INSTRUCTIONS TO FOLLOW:
Find how many lines below mention "Description". Nothing but the number is needed.

[Items from a data source]
───

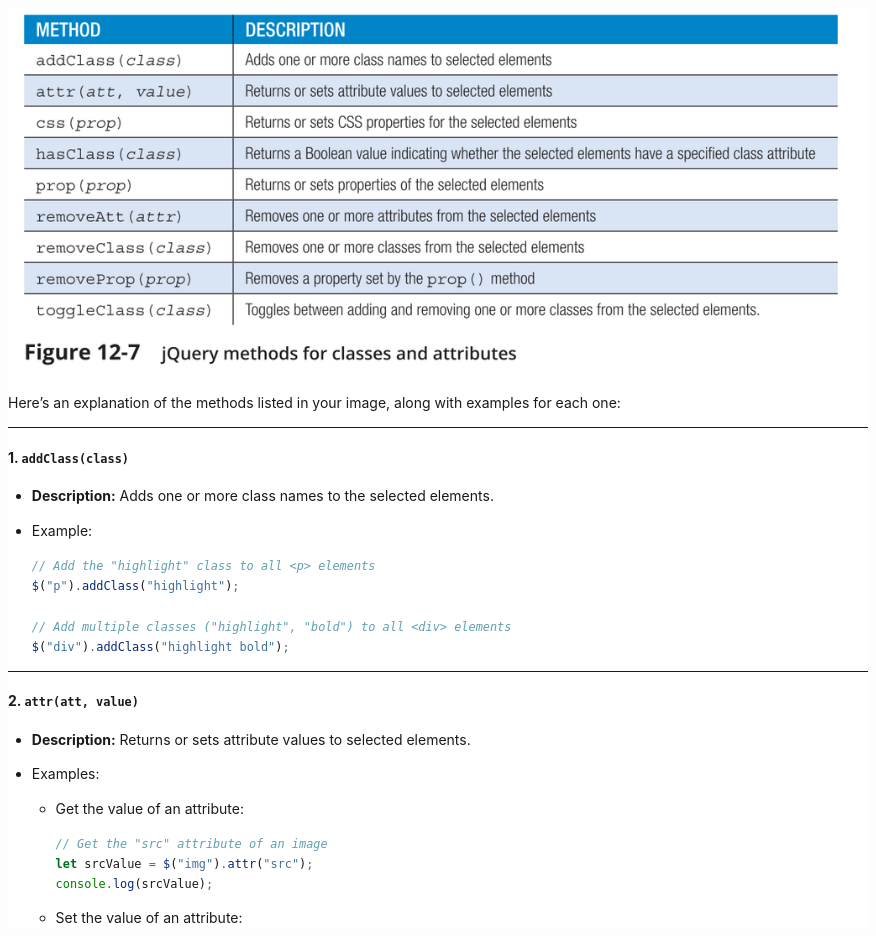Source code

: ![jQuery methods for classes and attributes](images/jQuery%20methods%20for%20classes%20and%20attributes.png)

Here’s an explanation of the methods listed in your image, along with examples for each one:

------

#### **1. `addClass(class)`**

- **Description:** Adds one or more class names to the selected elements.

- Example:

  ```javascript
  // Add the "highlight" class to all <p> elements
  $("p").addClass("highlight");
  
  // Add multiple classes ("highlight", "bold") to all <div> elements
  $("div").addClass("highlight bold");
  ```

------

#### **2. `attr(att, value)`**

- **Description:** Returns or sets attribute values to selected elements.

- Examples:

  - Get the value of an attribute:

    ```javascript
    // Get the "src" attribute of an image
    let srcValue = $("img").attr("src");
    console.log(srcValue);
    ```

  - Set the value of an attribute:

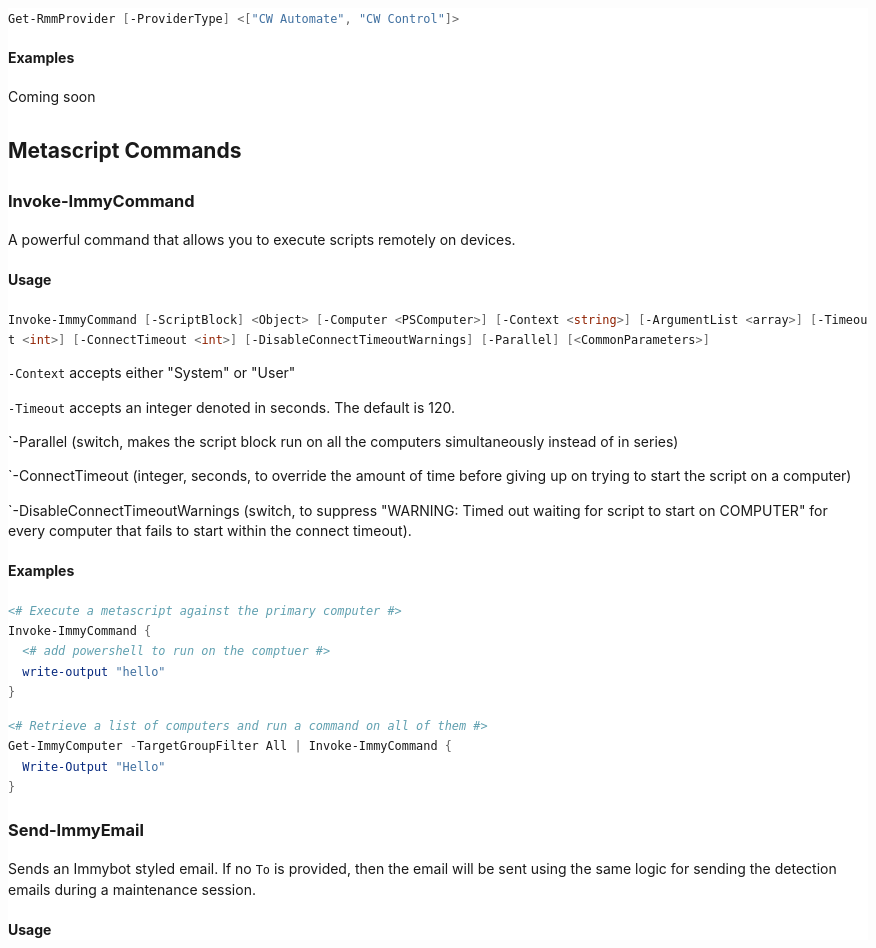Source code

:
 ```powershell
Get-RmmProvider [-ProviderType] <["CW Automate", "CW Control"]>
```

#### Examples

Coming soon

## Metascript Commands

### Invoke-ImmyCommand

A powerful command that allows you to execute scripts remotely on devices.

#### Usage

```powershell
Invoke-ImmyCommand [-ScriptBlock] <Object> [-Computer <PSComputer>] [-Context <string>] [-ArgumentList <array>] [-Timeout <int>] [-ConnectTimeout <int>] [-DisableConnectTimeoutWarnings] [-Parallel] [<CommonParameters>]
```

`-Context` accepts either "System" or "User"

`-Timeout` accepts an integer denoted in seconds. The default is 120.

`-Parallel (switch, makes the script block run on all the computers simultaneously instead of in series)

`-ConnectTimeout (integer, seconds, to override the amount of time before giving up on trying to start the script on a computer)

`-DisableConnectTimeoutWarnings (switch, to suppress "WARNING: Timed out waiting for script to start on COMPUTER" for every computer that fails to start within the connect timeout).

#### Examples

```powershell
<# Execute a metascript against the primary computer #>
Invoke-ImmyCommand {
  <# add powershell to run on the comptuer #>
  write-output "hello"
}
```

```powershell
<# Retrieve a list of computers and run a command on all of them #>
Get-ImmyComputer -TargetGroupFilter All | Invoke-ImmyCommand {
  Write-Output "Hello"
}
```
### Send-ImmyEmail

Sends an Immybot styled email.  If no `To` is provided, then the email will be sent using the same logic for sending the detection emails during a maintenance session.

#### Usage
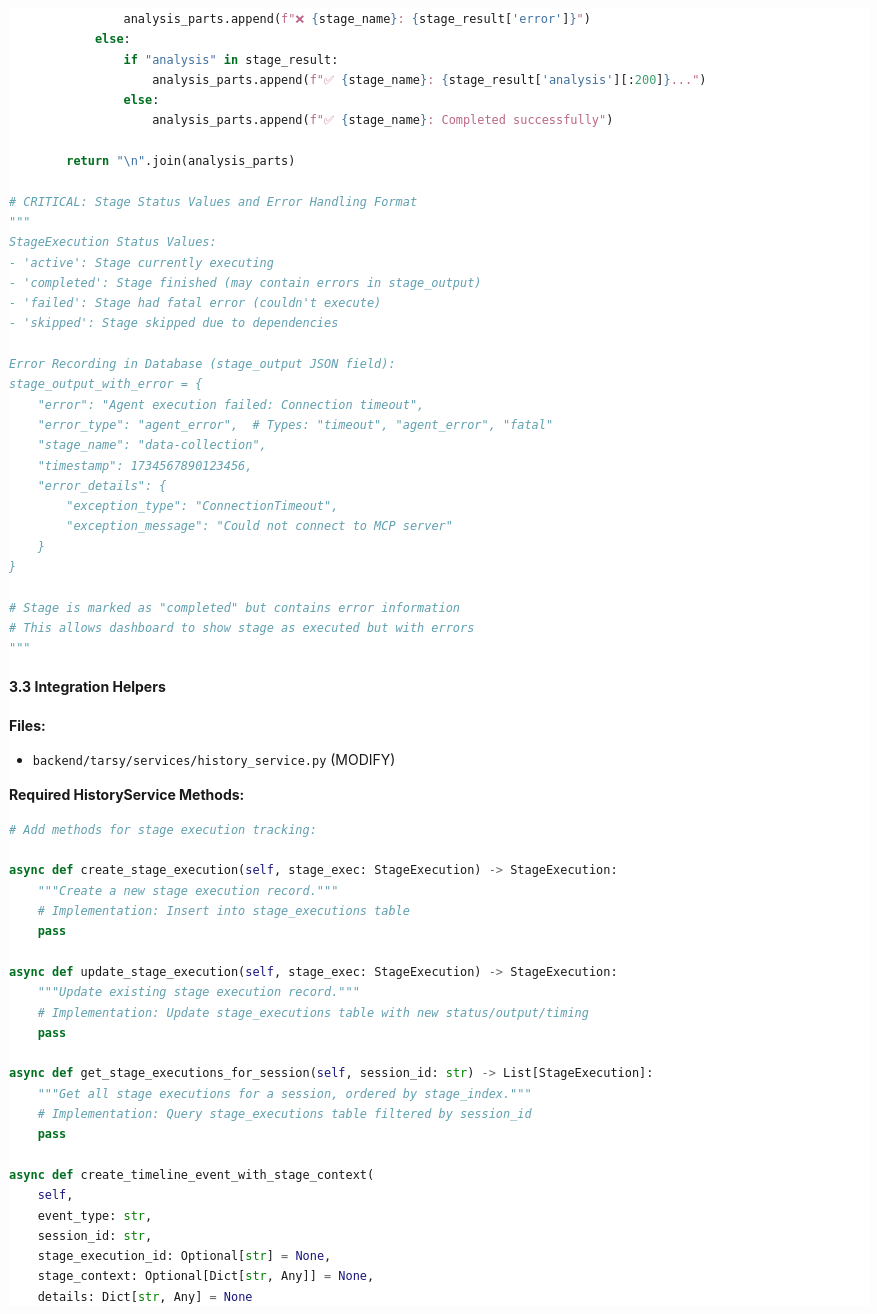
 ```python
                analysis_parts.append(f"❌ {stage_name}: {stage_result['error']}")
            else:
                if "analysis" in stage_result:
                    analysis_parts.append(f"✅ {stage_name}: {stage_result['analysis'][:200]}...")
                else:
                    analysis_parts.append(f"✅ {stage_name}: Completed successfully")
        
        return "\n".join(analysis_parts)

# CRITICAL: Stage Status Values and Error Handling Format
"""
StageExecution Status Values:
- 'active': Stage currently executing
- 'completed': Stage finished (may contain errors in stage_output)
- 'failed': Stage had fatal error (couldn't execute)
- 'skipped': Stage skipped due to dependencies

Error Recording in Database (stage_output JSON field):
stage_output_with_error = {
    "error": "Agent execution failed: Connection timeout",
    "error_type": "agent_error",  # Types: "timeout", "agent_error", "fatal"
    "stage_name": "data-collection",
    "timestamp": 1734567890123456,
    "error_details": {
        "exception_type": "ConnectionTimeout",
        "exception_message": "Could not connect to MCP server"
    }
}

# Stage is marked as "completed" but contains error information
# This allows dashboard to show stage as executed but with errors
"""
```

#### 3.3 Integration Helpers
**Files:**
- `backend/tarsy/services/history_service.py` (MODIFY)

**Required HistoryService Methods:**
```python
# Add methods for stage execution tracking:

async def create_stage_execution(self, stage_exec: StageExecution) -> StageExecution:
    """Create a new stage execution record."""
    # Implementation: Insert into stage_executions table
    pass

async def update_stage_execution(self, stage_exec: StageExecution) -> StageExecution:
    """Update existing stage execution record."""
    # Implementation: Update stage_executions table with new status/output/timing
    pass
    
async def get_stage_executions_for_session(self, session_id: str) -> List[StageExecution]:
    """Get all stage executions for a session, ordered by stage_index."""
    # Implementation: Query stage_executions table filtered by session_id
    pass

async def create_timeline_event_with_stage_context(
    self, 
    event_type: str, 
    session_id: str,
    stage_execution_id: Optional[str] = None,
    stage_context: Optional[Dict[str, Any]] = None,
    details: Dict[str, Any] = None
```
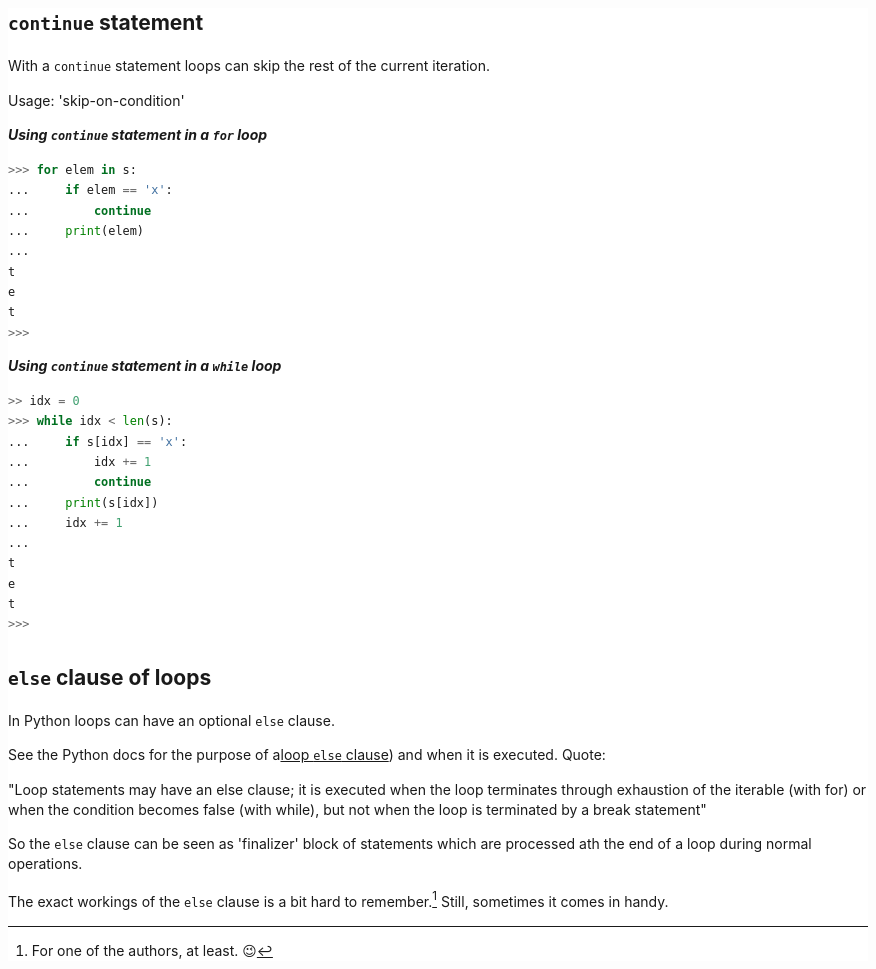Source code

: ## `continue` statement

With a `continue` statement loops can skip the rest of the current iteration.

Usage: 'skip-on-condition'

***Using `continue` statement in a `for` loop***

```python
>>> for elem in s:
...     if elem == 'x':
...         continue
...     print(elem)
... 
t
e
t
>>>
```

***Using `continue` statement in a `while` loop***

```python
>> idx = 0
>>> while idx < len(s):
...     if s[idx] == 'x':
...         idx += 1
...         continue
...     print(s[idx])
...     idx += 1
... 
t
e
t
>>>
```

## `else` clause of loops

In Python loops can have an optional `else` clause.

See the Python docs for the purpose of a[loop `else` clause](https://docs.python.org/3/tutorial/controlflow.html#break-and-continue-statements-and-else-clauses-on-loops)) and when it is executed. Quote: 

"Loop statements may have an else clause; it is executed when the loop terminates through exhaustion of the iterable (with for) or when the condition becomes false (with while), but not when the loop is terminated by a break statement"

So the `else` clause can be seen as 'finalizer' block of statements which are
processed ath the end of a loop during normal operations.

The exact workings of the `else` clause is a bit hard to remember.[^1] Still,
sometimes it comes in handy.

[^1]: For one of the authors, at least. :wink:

───

ANSWER TO THIS TASK:
2